• Job A
In the CSV tutorial, what does the eggs.csv code use as its delimiter and as its quote character?
• Job B
Decide whether each statement agrees with the CSV tutorial. Answer yes or no for each and quote the deciding words.
(i) When writing, the csv module puts quote characters around every item.
(ii) DictReader treats the first row of the file as headers.
(iii) CSV writer expects to be passed something similar to a list of lists.
• Job C
Please pick up the CSV tutorial after its last line and continue it.

>> Begin Excerpted text

We can change our code to read the header first, like this:
>>> import csv
>>> capitals = {}
>>> with open('us-state-capitals.csv') as csv_file:
... csv_reader = csv.reader(csv_file)
... headers = next(csv_reader)
... for state, capital in csv_reader:
... capitals[state] = capital
>>> headers
['state', 'capital']
>>> len(capitals)
50
CSV Writer¶
>>> import csv
>>> colors = [("purple", "0.15"), ("indigo", "0.25"), ("red", "0.3"), ("blue", "0.05"), ("green", "0.25")]
>>> with open('colors.csv', mode='wt') as colors_file:
... csv_writer = csv.writer(colors_file)
... for color, ratio in colors:
... csv_writer.writerow((color, ratio))
If we read from colors.csv, we’ll see our colors were written to it.
>>> with open('colors.csv') as colors_file:
... print(colors_file.read())
...
purple,0.15
indigo,0.25
red,0.3
blue,0.05
green,0.25
Delimiters and Quote Characters¶
When we are writing or reading a CSV file, it is important to understand the delimiters and quote characters. Of course, the usual delimiter is , and the quote charater is ".
But it is possible to use different ones, if we want to. Here is a silly example:
>>> import csv
>>> with open('eggs.csv', 'w') as csvfile:
... spamwriter = csv.writer(csvfile, delimiter=' ', quotechar='|')
... spamwriter.writerow(['Spam'] * 5 + ['Baked Beans'])
... spamwriter.writerow(['Spam', 'Lovely Spam', 'Wonderful Spam'])
...
We use a space as a delimiter and | as the quote character. The csv module only uses the quote characters when they are required, so not every item is quoted, only the ones that have the delimiter character within the string. If we go to the command line and display the file, it looks like this:
$ cat eggs.csv
Spam Spam Spam Spam Spam |Baked Beans|
Spam |Lovely Spam| |Wonderful Spam|
CSV Headers¶
So CSV reader gives us a list of lists and CSV writer expects us to pass it something similar.
What if we want to refer to our CSV rows by their column names? We can use DictReader and DictWriter for that.
>>> import csv
>>> capitals = {}
>>> with open('us-state-capitals.csv') as csv_file:
... reader = csv.DictReader(csv_file)
... for row in reader:
... capitals[row['state']] = row['capital']
>>> len(capitals)
50
The DictReader knows to interpret the first row of the file as headers for the file, and you can reference the header names. So, for example, if you wanted to have your dictionary reversed, with the capitals as keys, you could change the code like this:
>>> import csv
>>> capitals = {}
>>> with open('us-state-capitals.csv') as csv_file:
... reader = csv.DictReader(csv_file)

>> End Excerpted text
>> Begin Provided information

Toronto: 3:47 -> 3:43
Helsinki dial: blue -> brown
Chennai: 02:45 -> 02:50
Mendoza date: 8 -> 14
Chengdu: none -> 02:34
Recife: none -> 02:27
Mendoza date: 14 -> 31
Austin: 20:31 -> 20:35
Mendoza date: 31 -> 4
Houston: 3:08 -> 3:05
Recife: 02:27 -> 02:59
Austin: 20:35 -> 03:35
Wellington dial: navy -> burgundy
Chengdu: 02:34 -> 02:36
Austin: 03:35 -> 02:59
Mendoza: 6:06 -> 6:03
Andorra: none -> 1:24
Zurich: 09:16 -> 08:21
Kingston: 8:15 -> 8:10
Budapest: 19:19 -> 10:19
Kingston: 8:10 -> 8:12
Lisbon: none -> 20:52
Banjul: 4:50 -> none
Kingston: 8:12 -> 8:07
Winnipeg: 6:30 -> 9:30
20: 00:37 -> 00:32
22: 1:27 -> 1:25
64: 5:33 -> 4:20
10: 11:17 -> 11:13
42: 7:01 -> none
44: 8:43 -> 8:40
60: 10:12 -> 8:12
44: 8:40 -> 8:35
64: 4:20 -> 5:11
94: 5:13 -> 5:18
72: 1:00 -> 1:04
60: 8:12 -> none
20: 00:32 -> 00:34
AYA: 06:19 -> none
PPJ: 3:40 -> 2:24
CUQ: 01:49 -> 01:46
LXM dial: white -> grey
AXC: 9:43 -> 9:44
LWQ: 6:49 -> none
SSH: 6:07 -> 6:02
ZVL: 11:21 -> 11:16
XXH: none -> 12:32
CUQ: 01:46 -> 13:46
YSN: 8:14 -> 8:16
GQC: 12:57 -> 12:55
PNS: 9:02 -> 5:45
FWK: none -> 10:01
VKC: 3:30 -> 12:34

>> End Provided information

• Written answer A
It uses a space as the delimiter and | as the quote character.

• Written answer B
(i) No: "The csv module only uses the quote characters when they are required, so not every item is quoted"
(ii) Yes: "The DictReader knows to interpret the first row of the file as headers for the file"
(iii) Yes: "CSV reader gives us a list of lists and CSV writer expects us to pass it something similar"

• Written answer C
... for row in reader:
... capitals[row['capital']] = row['state']
...
>>> capitals
{'Salem': 'Oregon', 'Nashville': 'Tennessee', 'Little Rock': 'Arkansas', 'Topeka': 'Kansas', 'Harrisburg': 'Pennsylvania', 'Albany': 'New York', 'Jefferson City': 'Missouri', 'Denver': 'Colorado', 'Boston': 'Massachusetts', 'Juneau': 'Alaska', 'Helena': 'Montana', 'Lansing': 'Michigan', 'Pierre': 'South Dakota', 'Springfield': 'Illinois', 'Boise': 'Idaho', 'Jackson': 'Mississippi', 'Madison': 'Wisconsin', 'Phoenix': 'Arizona', 'Tallahassee': 'Florida', 'Richmond': 'Virginia', 'Des Moines': 'Iowa', 'Montgomery': 'Alabama', 'Baton Rouge': 'Louisiana', 'Olympia': 'Washington', 'Providence': 'Rhode Island', 'Columbia': 'South Carolina', 'Oklahoma City': 'Oklahoma', 'Santa Fe': 'New Mexico', 'Trenton': 'New Jersey', 'Hartford': 'Connecticut', 'Carson City': 'Nevada', 'Frankfort': 'Kentucky', 'Dover': 'Delaware', 'Augusta': 'Maine', 'Sacramento': 'California', 'Salt Lake City': 'Utah', 'Cheyenne': 'Wyoming', 'St. Paul': 'Minnesota', 'Honolulu': 'Hawaii', 'Atlanta': 'Georgia', 'Indianapolis': 'Indiana', 'Montpelier': 'Vermont', 'Charleston': 'West Virginia', 'Concord': 'New Hampshire', 'Austin': 'Texas', 'Annapolis': 'Maryland', 'Raleigh': 'North Carolina', 'Lincoln': 'Nebraska', 'Bismarck': 'North Dakota', 'Columbus': 'Ohio'}
When using csv.DictWriter to write a CSV file, we have to specify the field names in order:
>>> colors = [("purple", "0.15"), ("indigo", "0.25"), ("red", "0.3"), ("blue", "0.05"), ("green", "0.25")]
>>> color_dicts = [{'color': c, 'ratio': r} for c, r in colors]
>>> color_dicts
[{'color': 'purple', 'ratio': '0.15'}, {'color': 'indigo', 'ratio': '0.25'}, {'color': 'red', 'ratio': '0.3'}, {'color': 'blue', 'ratio': '0.05'}, {'color': 'green', 'ratio': '0.25'}]
>>> with open('colors.csv', mode='wt') as color_file:
... writer = csv.DictWriter(color_file, fieldnames=['ratio', 'color'])
... writer.writeheader()
... for row in color_dicts:
... writer.writerow(row)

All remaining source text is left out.